▶ _Problem_
Leave every picture out, and print the full listing again exactly.
== Stored data
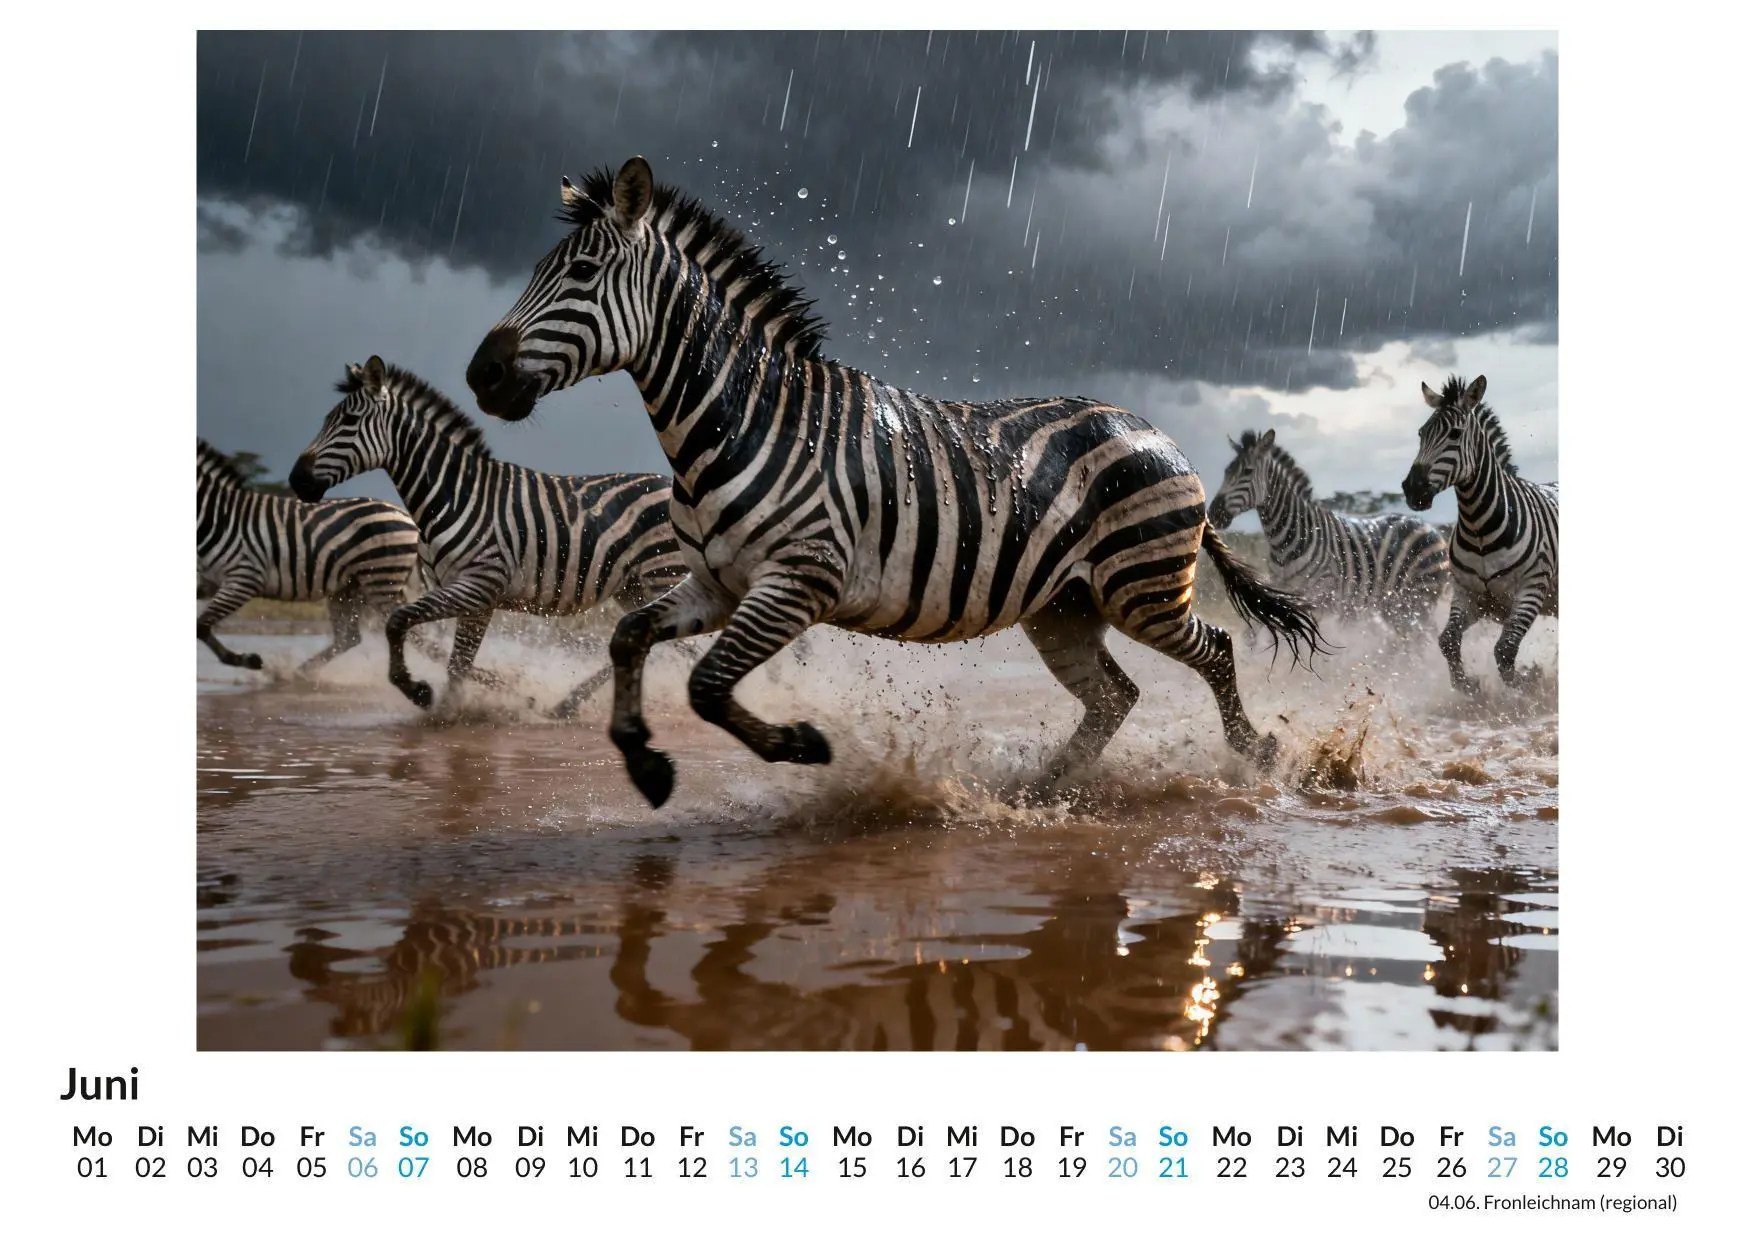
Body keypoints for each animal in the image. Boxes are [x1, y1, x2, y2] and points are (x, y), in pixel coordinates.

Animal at [196, 438, 423, 675]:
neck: (219, 517)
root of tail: (407, 517)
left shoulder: (244, 578)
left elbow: (201, 626)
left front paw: (249, 660)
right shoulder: (207, 581)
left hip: (381, 582)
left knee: (410, 630)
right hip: (350, 589)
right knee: (350, 637)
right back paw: (298, 674)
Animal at [289, 356, 688, 718]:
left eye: (348, 422)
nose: (296, 480)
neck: (452, 495)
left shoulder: (480, 586)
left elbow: (401, 622)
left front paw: (424, 697)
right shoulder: (473, 596)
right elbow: (456, 662)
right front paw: (454, 708)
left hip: (662, 574)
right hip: (634, 588)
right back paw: (568, 703)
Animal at [462, 156, 1323, 807]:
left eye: (581, 272)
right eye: (539, 270)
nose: (482, 375)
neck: (737, 423)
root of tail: (1156, 432)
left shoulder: (797, 582)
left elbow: (706, 686)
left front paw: (800, 745)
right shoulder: (716, 582)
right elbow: (628, 637)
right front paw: (643, 763)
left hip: (1140, 587)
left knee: (1215, 649)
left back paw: (1257, 758)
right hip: (1065, 606)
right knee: (1114, 696)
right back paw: (1040, 791)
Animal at [1208, 429, 1449, 632]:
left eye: (1247, 472)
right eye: (1226, 472)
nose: (1213, 513)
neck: (1286, 541)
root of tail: (1430, 527)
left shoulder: (1321, 599)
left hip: (1418, 600)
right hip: (1394, 607)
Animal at [1401, 374, 1558, 692]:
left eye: (1455, 434)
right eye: (1421, 434)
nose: (1413, 489)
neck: (1478, 526)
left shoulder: (1531, 589)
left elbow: (1505, 649)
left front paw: (1528, 686)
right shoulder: (1468, 593)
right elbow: (1448, 640)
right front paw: (1468, 687)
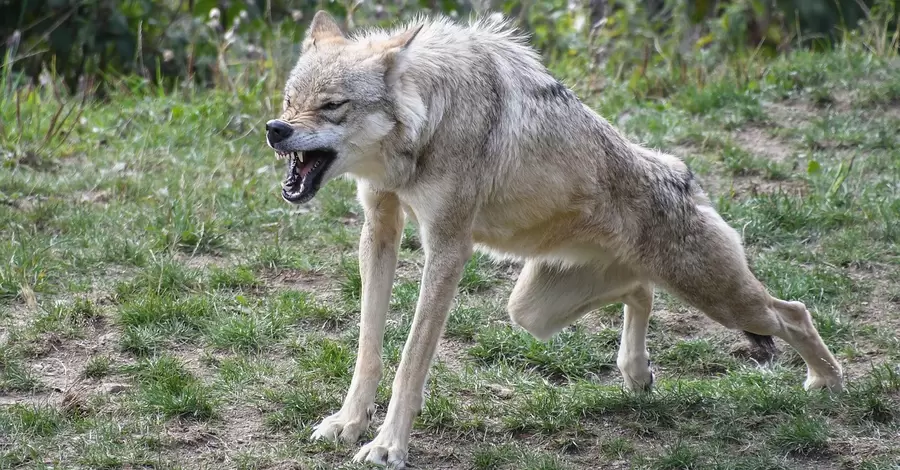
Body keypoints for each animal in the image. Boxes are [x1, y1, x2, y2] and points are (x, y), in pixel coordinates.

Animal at [262, 9, 844, 468]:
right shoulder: (379, 228)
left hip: (721, 299)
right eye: (289, 100)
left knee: (793, 312)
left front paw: (387, 447)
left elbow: (410, 360)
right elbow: (369, 346)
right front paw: (348, 423)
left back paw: (829, 384)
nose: (275, 129)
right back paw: (637, 373)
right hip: (532, 311)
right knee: (641, 290)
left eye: (332, 105)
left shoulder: (447, 248)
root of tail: (683, 174)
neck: (428, 122)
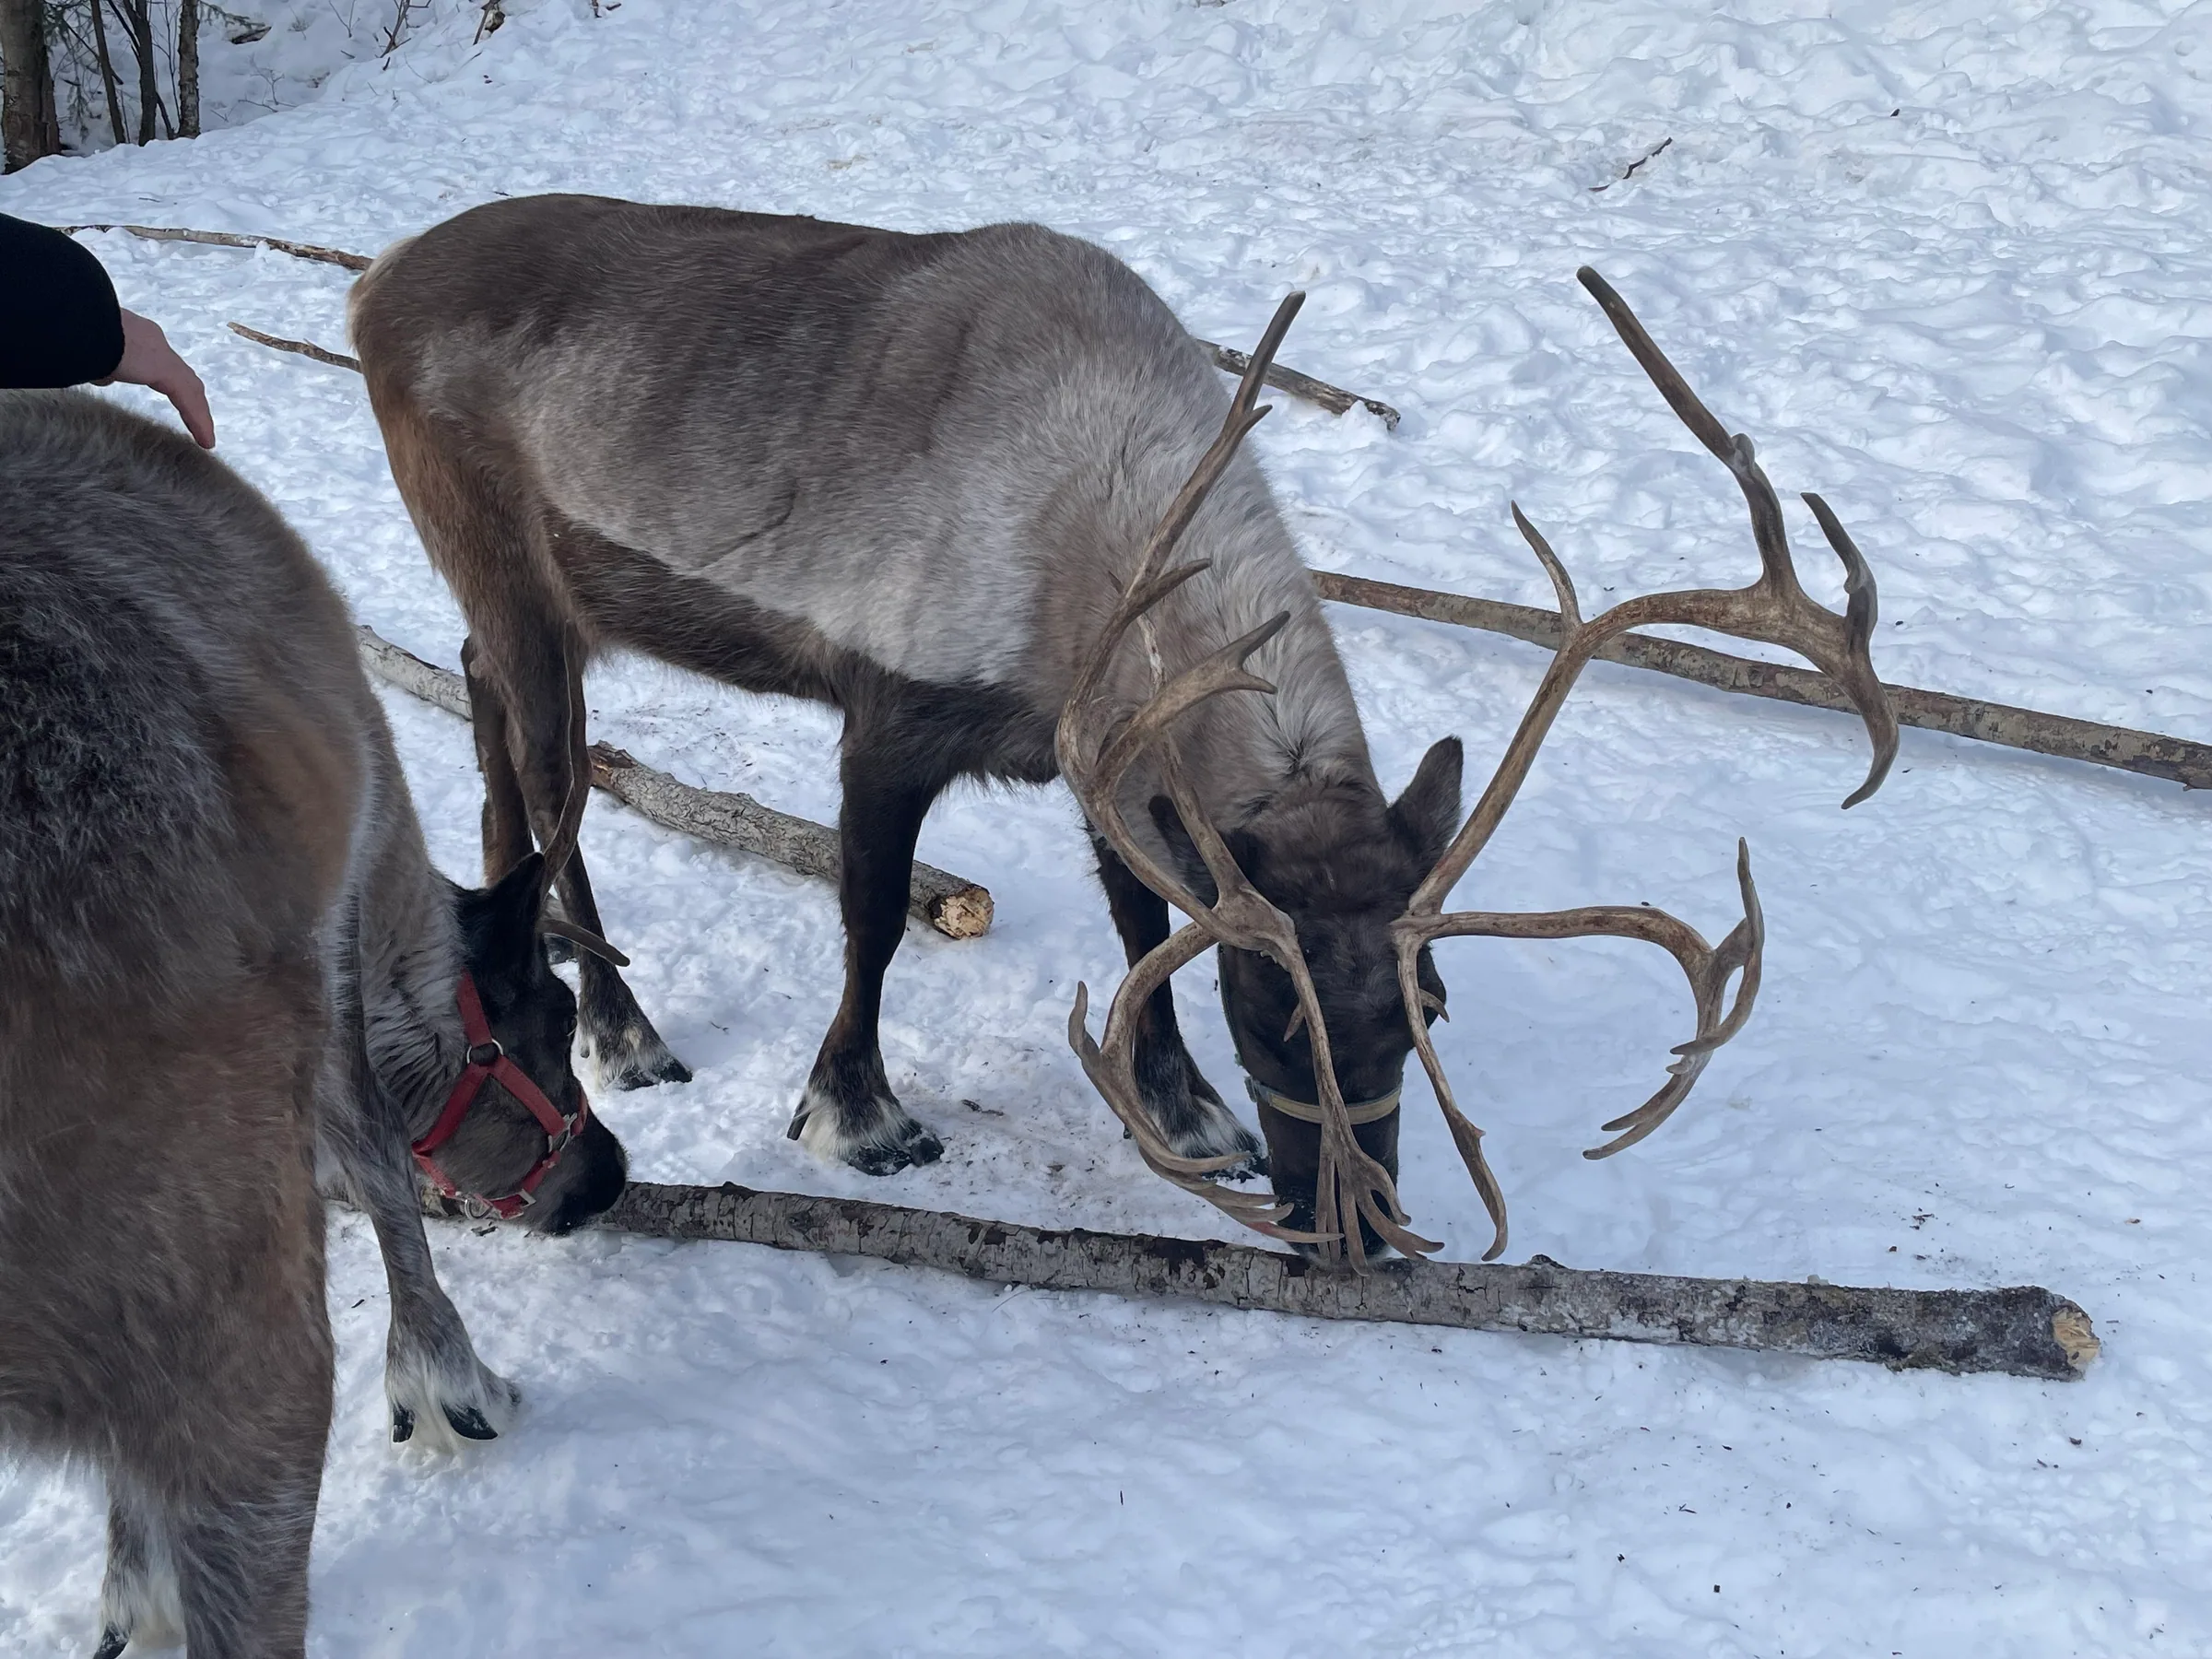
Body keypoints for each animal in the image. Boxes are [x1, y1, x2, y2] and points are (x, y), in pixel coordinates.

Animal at [347, 194, 1893, 1267]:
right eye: (1268, 1008)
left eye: (1430, 1007)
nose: (1361, 1239)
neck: (1101, 512)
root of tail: (373, 282)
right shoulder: (890, 714)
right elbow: (874, 919)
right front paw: (858, 1114)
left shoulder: (1102, 747)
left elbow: (1143, 917)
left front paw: (1183, 1106)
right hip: (513, 568)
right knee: (550, 773)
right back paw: (623, 1027)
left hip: (529, 607)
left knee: (489, 723)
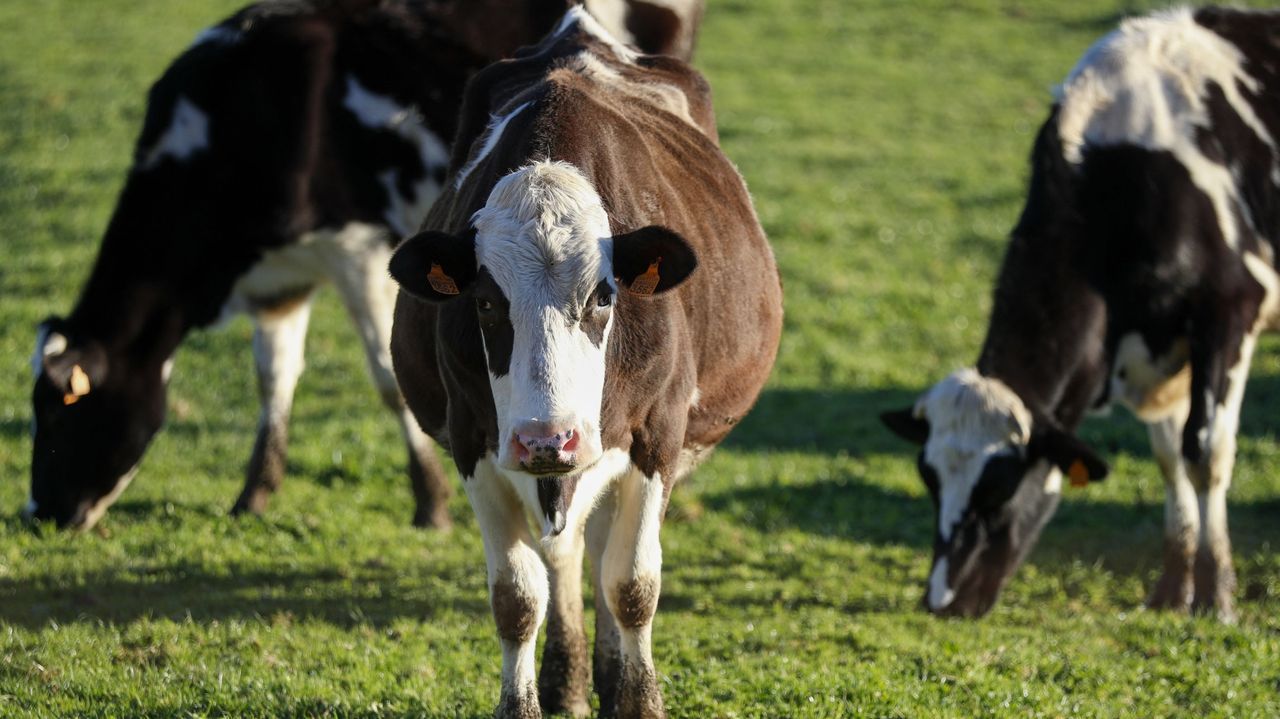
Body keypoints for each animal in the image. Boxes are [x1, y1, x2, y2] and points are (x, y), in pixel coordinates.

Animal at [384, 8, 778, 711]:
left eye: (602, 295)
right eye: (486, 301)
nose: (548, 438)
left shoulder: (658, 434)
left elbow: (632, 585)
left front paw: (640, 701)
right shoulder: (473, 438)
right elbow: (517, 597)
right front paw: (526, 703)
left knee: (598, 549)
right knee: (568, 552)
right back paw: (570, 682)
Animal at [885, 5, 1274, 619]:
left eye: (1000, 487)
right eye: (929, 478)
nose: (941, 600)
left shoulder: (1229, 313)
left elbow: (1205, 450)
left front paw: (1218, 596)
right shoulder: (1157, 348)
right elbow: (1169, 456)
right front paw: (1172, 588)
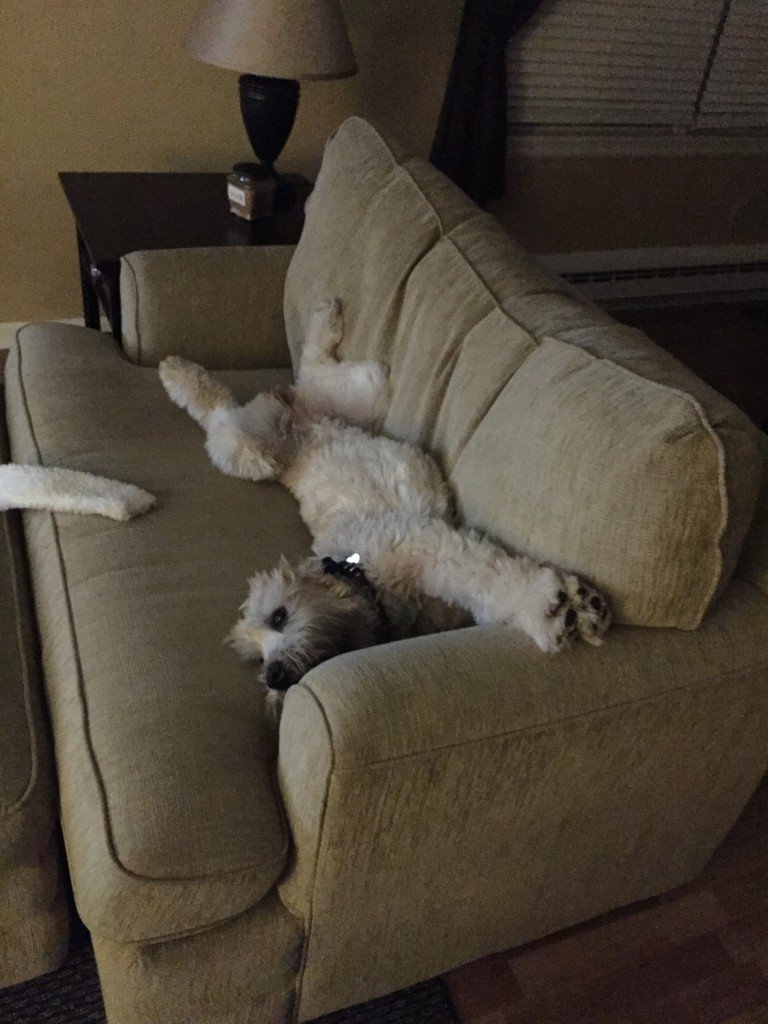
====
▶ _Task response_
Body keypoints for each animal in the image. Boxes are [x1, y1, x2, y2] and points are (x, y), in pixel coordinates.

Animal at [196, 438, 423, 675]:
neck: (219, 517)
root of tail: (407, 517)
left shoulder: (244, 578)
left elbow: (201, 626)
left front paw: (249, 660)
right shoulder: (207, 581)
left hip: (381, 582)
left knee: (410, 630)
right hip: (350, 589)
right knee: (350, 637)
right back paw: (298, 674)
Animal at [289, 356, 688, 718]:
left eye: (348, 422)
nose: (296, 480)
neck: (452, 495)
left shoulder: (480, 586)
left elbow: (401, 622)
left front paw: (424, 697)
right shoulder: (473, 596)
right elbow: (456, 662)
right front paw: (454, 708)
left hip: (662, 574)
right hip: (634, 588)
right back paw: (568, 703)
Animal at [462, 156, 1323, 807]:
left eye: (581, 272)
right eye: (539, 270)
nose: (482, 375)
neck: (737, 423)
root of tail: (1156, 432)
left shoulder: (797, 582)
left elbow: (706, 686)
left front paw: (800, 745)
right shoulder: (716, 582)
right elbow: (628, 637)
right front paw: (643, 763)
left hip: (1140, 587)
left knee: (1215, 649)
left back paw: (1257, 758)
right hip: (1065, 606)
right knee: (1114, 696)
right back paw: (1040, 791)
Animal at [1208, 429, 1449, 632]:
left eye: (1247, 472)
right eye: (1226, 472)
nose: (1213, 513)
neck: (1286, 541)
root of tail: (1430, 527)
left shoulder: (1321, 599)
left hip: (1418, 600)
right hip: (1394, 607)
Animal at [1401, 374, 1558, 692]:
left eye: (1455, 434)
right eye: (1421, 434)
nose: (1413, 489)
neck: (1478, 526)
left shoulder: (1531, 589)
left elbow: (1505, 649)
left front paw: (1528, 686)
right shoulder: (1468, 593)
right elbow: (1448, 640)
right front paw: (1468, 687)
Body keypoints for each animal in the image. Boxes are [x1, y1, x2, y2] and points are (x, y), in pixel coordinates.

Animal at [262, 9, 844, 468]:
right shoulder: (379, 228)
left hip: (721, 299)
right eye: (289, 100)
left knee: (793, 312)
left front paw: (387, 447)
left elbow: (410, 360)
right elbow: (369, 346)
right front paw: (348, 423)
left back paw: (829, 384)
nose: (275, 129)
right back paw: (637, 373)
right hip: (532, 311)
right knee: (641, 290)
left eye: (332, 105)
left shoulder: (447, 248)
root of tail: (683, 174)
neck: (428, 122)
Body keypoints for each animal in the image. Boxes are [x1, y1, x2, y2] and points are (x, y), in pixel coordinates.

Animal at [347, 194, 1893, 1267]:
right eye: (1268, 1008)
left eye: (1430, 1007)
nose: (1361, 1239)
neck: (1101, 512)
root of tail: (373, 282)
right shoulder: (890, 714)
right elbow: (874, 919)
right front paw: (858, 1114)
left shoulder: (1102, 747)
left elbow: (1143, 917)
left front paw: (1183, 1106)
right hip: (513, 568)
right knee: (550, 773)
right back paw: (623, 1027)
left hip: (529, 607)
left knee: (489, 723)
Body keypoints for each animal in the image. Boxes are [x1, y1, x2, y2] and points are (x, y), in pixel coordinates.

Animal at [384, 8, 778, 711]:
left eye: (602, 295)
right eye: (486, 301)
nose: (548, 438)
left shoulder: (658, 434)
left elbow: (632, 585)
left front paw: (640, 701)
right shoulder: (473, 438)
right elbow: (517, 597)
right front paw: (526, 703)
left knee: (598, 549)
right knee: (568, 552)
right back paw: (570, 682)
Animal at [885, 5, 1274, 619]:
left eye: (1000, 487)
right eye: (929, 478)
nose: (941, 600)
left shoulder: (1229, 313)
left elbow: (1205, 450)
left front paw: (1218, 596)
right shoulder: (1157, 348)
right elbow: (1169, 456)
right front paw: (1172, 588)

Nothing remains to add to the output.